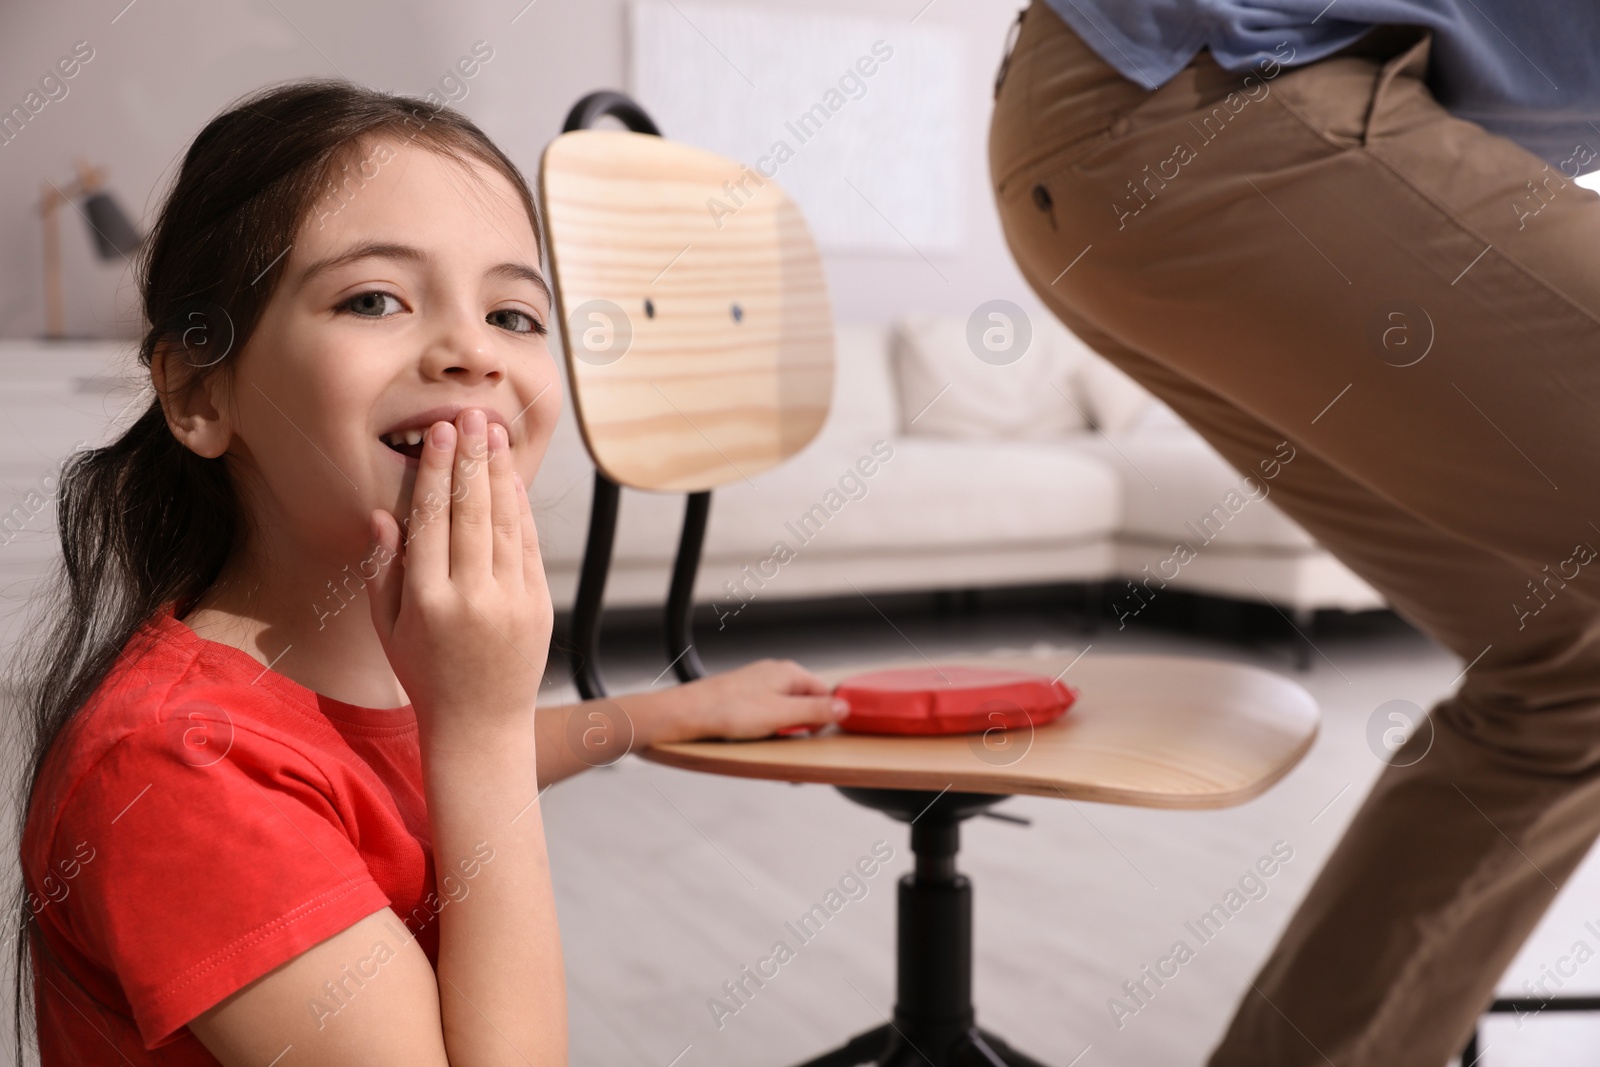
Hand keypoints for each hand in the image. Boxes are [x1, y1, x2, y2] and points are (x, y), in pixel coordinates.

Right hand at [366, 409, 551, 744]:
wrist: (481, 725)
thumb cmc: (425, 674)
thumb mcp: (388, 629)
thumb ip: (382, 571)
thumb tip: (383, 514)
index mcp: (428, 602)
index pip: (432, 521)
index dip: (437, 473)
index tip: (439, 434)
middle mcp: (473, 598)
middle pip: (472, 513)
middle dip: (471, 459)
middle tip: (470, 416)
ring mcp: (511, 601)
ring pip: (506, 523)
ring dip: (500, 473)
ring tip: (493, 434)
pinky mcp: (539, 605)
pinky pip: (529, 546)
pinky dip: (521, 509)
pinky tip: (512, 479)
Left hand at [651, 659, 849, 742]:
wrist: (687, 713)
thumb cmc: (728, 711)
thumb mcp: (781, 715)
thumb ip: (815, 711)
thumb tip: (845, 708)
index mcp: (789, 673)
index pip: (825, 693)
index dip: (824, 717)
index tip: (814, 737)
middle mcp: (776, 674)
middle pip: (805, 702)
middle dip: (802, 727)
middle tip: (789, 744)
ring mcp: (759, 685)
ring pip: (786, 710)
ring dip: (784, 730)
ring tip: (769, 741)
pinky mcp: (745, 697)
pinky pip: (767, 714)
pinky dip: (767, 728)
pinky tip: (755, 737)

YOUR GOAL: A single number is the answer here: how many lines above carry the string "thumb"?

ANSWER TO THIS EXERCISE: 8